### Request
Pictures stay out of the output. Return exactly the lines below from the one with "theology, and philosophy with the aim" down to the one with "Stefan Botter", both included, and nothing more.

### Page images and extracted text
________
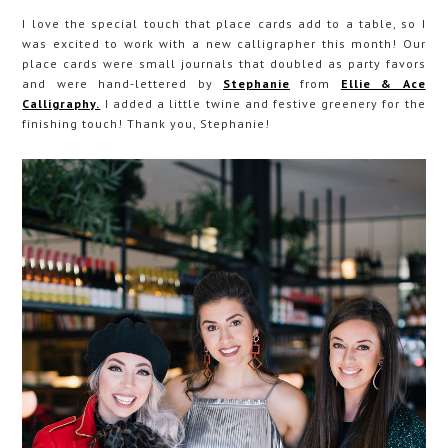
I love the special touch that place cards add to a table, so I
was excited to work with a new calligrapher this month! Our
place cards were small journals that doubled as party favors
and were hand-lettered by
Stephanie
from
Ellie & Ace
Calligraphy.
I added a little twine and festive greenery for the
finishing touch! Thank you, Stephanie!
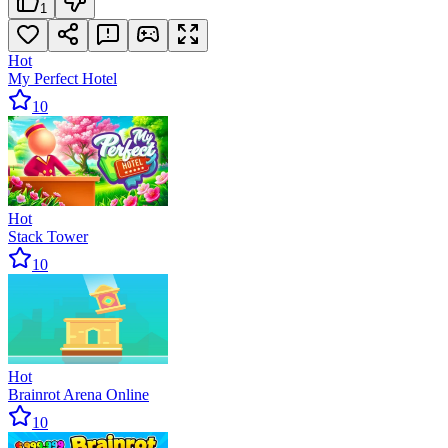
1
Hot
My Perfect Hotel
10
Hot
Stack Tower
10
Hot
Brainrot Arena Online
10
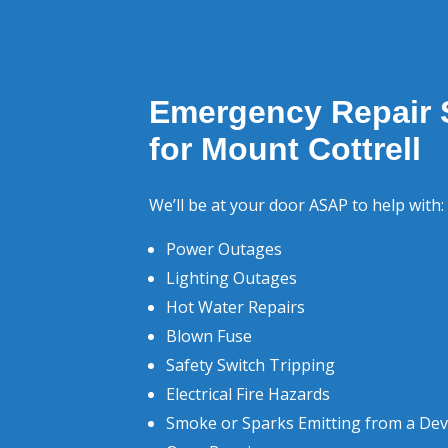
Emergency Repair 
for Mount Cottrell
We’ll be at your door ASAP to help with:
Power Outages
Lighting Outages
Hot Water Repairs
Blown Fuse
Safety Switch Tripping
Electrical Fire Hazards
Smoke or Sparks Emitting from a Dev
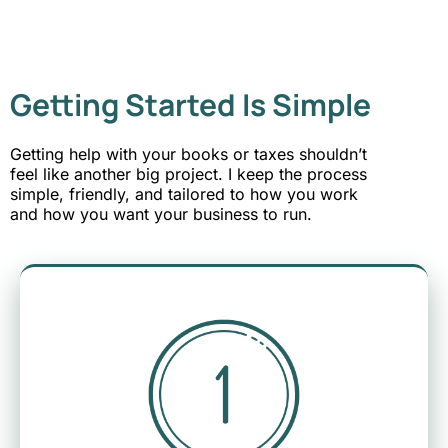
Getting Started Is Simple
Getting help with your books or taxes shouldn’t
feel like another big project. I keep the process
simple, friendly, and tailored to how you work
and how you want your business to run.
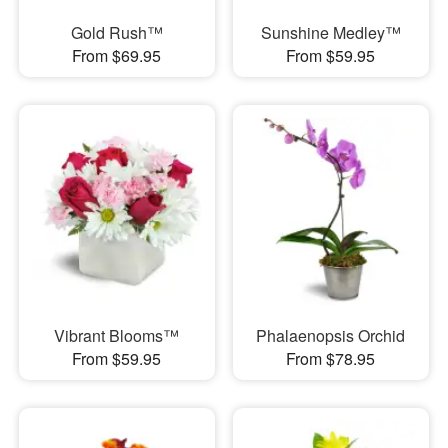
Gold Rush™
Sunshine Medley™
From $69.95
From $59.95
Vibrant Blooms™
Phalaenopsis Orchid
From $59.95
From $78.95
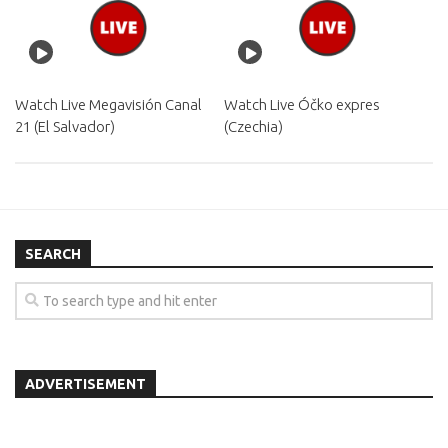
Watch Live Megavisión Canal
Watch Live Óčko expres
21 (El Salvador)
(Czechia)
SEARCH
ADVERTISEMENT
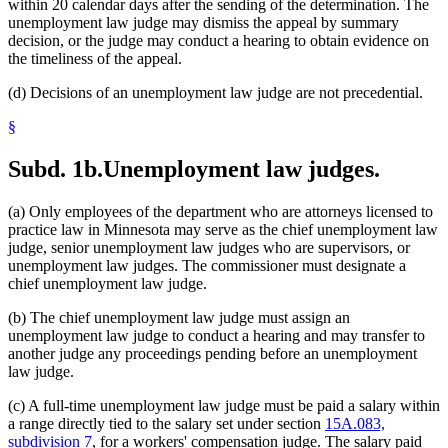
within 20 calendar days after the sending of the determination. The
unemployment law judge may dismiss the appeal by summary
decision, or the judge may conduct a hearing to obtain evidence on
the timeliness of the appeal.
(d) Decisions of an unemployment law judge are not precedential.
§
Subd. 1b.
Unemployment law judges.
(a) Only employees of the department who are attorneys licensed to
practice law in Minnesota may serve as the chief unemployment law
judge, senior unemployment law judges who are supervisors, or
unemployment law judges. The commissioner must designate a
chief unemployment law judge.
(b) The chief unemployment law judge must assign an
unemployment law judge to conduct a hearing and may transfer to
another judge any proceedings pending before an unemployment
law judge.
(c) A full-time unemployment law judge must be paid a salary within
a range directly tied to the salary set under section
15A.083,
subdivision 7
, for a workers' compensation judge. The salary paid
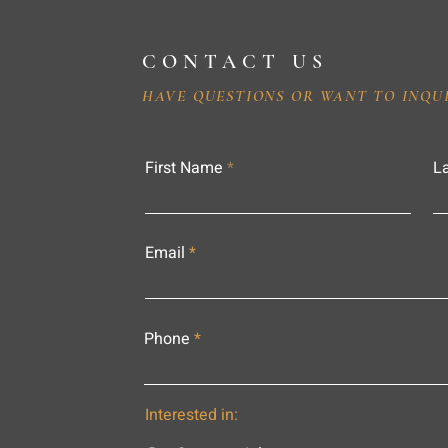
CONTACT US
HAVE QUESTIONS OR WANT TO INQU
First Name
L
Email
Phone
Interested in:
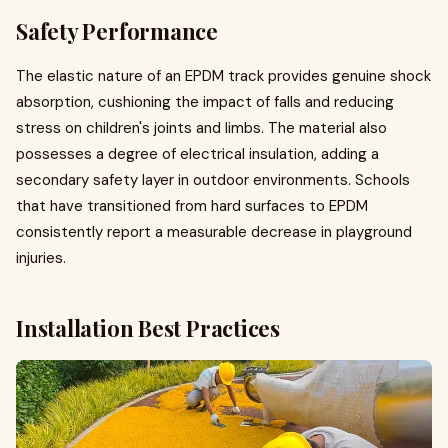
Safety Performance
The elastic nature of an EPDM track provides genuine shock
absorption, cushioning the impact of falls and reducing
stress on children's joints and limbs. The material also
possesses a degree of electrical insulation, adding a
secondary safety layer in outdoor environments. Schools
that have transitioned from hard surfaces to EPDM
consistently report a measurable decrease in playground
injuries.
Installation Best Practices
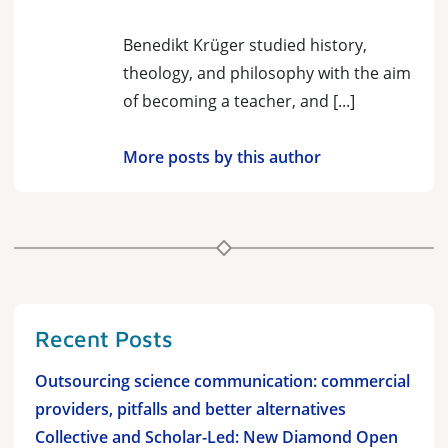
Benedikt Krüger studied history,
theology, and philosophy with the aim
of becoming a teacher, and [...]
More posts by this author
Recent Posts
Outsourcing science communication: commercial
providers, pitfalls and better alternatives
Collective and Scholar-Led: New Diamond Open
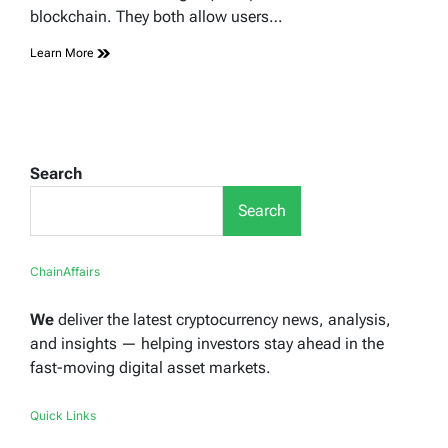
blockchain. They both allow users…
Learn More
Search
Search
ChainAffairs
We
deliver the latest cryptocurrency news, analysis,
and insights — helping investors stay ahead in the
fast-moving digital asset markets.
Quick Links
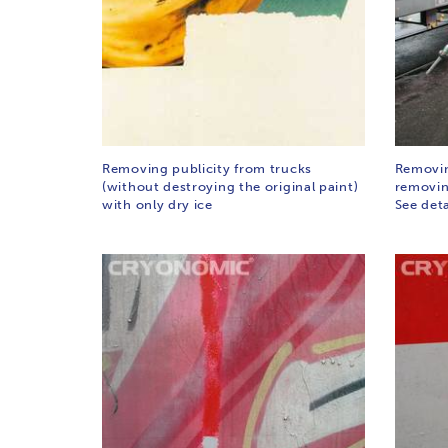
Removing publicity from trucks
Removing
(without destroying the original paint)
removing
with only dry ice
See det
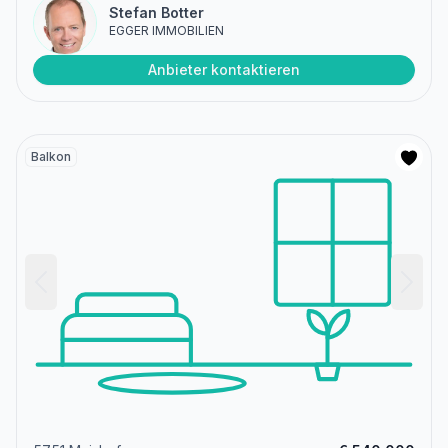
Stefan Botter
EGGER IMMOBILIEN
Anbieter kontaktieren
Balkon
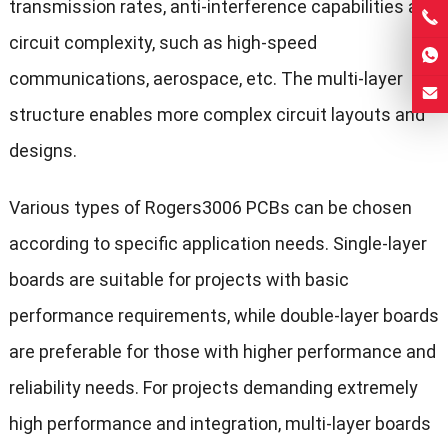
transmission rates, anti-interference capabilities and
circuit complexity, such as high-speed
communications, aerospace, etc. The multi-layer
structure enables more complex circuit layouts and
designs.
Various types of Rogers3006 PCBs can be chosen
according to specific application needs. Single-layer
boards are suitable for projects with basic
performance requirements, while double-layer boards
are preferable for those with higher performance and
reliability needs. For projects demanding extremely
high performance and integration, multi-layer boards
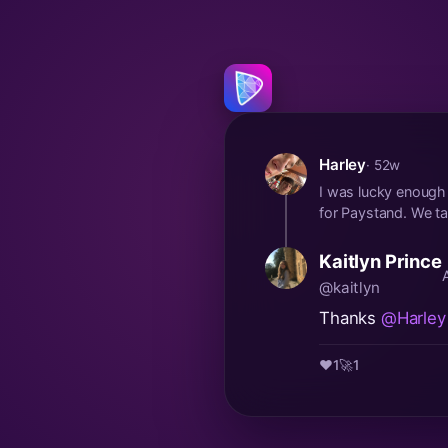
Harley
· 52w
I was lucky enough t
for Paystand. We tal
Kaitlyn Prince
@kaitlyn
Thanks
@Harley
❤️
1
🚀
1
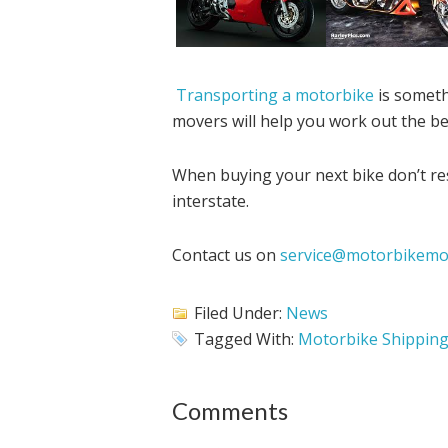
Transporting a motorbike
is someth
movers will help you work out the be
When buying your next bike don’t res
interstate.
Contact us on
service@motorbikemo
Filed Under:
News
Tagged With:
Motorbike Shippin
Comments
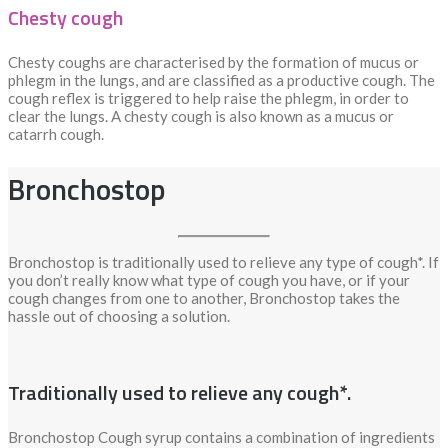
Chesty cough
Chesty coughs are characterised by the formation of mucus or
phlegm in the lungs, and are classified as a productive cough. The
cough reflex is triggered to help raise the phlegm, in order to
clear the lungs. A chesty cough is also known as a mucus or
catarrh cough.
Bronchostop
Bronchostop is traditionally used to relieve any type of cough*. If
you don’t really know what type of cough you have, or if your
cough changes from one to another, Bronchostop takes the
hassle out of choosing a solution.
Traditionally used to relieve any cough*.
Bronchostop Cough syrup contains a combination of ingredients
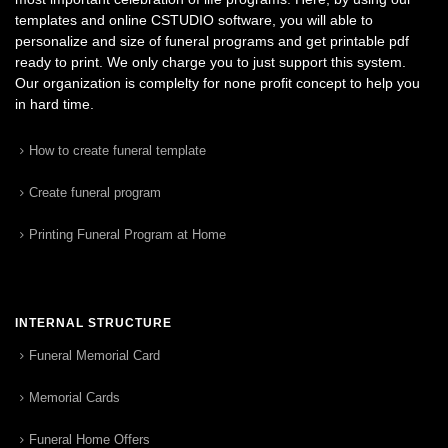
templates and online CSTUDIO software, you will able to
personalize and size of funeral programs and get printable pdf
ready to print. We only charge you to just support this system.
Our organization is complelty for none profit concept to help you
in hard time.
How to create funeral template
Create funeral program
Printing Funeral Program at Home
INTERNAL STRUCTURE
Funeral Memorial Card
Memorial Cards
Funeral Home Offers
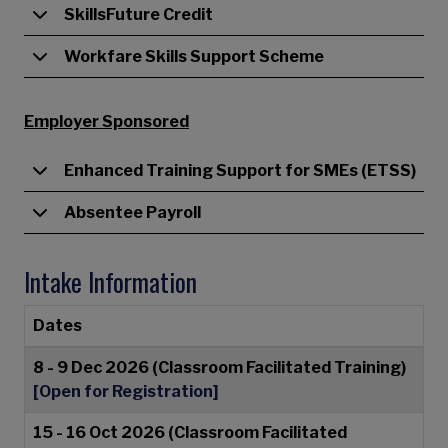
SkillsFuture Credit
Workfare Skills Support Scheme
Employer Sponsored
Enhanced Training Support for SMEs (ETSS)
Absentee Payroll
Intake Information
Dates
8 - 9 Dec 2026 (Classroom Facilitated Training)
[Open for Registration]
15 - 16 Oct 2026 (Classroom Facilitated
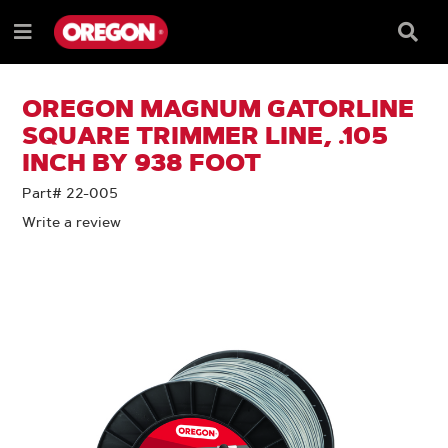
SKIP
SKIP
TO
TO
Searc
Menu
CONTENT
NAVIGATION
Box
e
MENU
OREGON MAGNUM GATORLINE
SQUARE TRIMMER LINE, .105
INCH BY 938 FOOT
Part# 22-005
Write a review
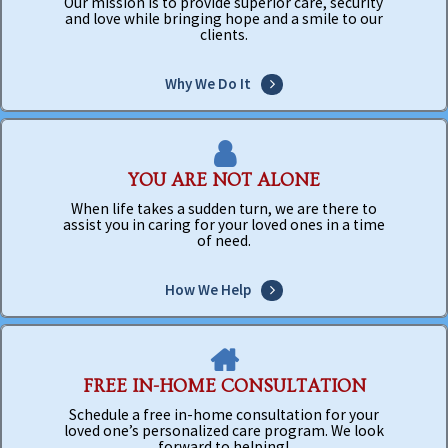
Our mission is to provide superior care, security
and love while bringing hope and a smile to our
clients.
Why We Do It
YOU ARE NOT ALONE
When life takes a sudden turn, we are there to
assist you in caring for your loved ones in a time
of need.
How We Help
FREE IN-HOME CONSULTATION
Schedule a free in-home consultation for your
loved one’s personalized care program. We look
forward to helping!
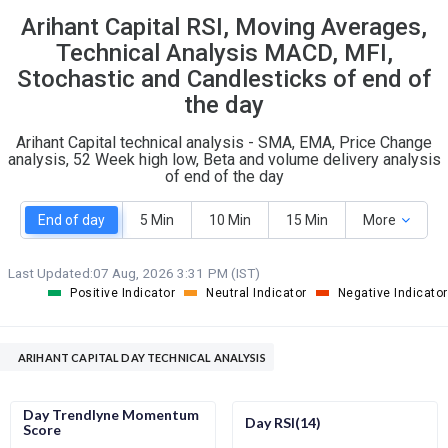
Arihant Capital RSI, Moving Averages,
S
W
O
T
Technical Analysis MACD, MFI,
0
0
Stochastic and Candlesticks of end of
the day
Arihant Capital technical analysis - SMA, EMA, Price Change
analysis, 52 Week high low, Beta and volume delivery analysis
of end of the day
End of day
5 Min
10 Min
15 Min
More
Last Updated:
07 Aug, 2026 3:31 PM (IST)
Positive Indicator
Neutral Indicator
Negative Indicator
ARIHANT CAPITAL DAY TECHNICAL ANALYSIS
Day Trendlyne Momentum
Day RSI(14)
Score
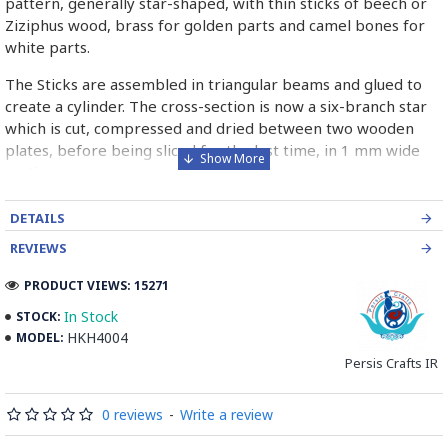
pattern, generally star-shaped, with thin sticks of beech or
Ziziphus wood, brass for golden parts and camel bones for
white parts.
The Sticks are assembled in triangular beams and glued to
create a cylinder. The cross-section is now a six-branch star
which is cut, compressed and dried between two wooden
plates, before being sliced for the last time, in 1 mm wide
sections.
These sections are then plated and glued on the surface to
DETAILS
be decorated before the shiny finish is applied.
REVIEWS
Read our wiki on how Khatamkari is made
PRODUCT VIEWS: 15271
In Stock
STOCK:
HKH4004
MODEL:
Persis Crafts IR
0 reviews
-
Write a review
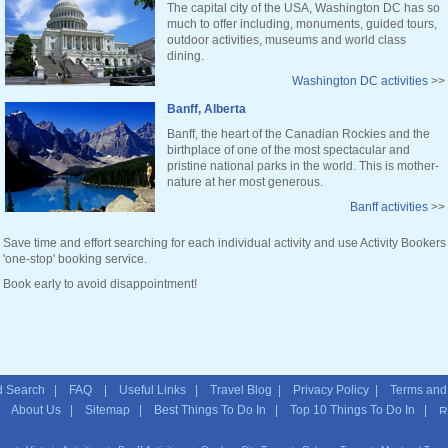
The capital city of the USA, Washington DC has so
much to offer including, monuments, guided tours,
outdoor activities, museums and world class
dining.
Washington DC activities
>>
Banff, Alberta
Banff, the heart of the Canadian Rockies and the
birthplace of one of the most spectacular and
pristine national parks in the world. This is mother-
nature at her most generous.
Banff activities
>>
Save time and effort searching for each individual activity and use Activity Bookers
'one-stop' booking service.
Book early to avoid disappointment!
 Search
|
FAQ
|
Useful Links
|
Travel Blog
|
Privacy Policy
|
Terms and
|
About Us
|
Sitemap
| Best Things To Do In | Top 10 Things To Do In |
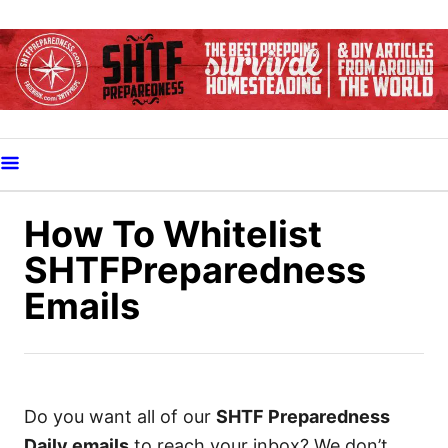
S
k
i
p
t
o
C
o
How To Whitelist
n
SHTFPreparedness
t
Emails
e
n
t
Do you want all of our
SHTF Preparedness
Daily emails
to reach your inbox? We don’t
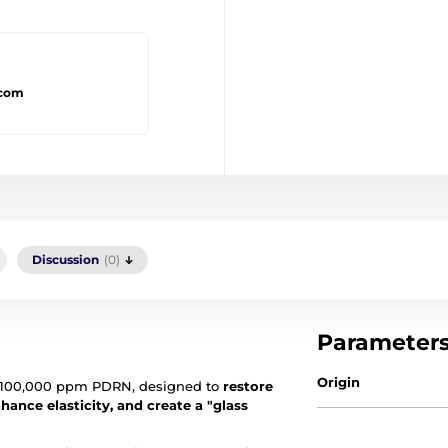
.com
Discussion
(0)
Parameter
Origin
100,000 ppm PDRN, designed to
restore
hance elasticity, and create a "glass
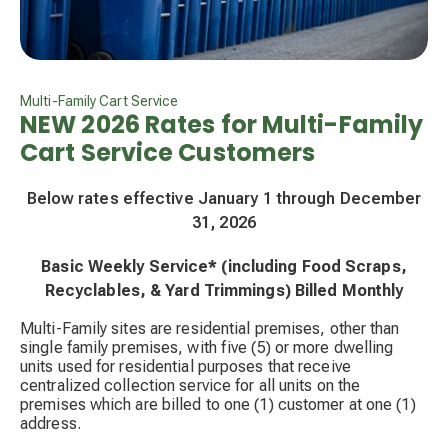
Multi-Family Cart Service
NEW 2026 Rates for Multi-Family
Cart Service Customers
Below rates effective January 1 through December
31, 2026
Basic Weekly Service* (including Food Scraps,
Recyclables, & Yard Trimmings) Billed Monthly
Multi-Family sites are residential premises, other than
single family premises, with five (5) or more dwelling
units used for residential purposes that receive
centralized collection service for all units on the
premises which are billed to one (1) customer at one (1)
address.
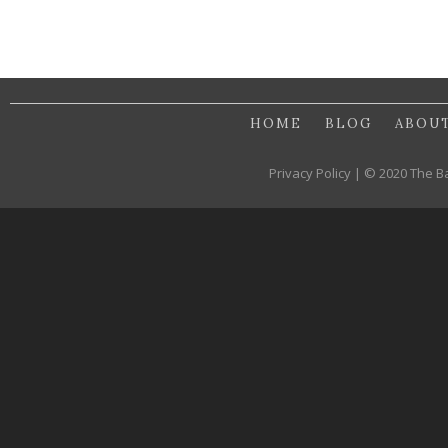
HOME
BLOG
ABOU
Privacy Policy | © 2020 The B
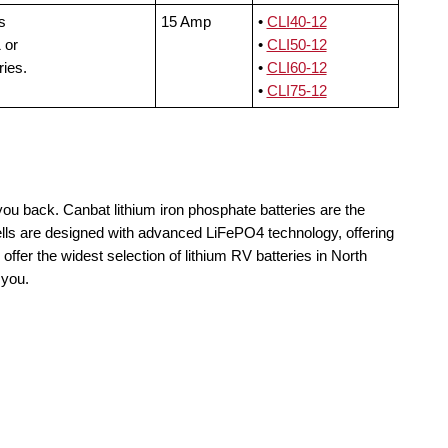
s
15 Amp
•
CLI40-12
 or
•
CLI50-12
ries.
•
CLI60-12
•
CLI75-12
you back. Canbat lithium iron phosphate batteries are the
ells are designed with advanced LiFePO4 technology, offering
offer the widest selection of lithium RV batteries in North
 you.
________
### Exercise response
theology, and philosophy with the aim
of becoming a teacher, and [...]
More posts by this author
Recent Posts
Outsourcing science communication: commercial
providers, pitfalls and better alternatives
Collective and Scholar-Led: New Diamond Open
blockchain. They both allow users…
Learn More
Search
Search
ChainAffairs
We
deliver the latest cryptocurrency news, analysis,
and insights — helping investors stay ahead in the
fast-moving digital asset markets.
Quick Links
Removing publicity from trucks
Removing
(without destroying the original paint)
removing
with only dry ice
See det
Stefan Botter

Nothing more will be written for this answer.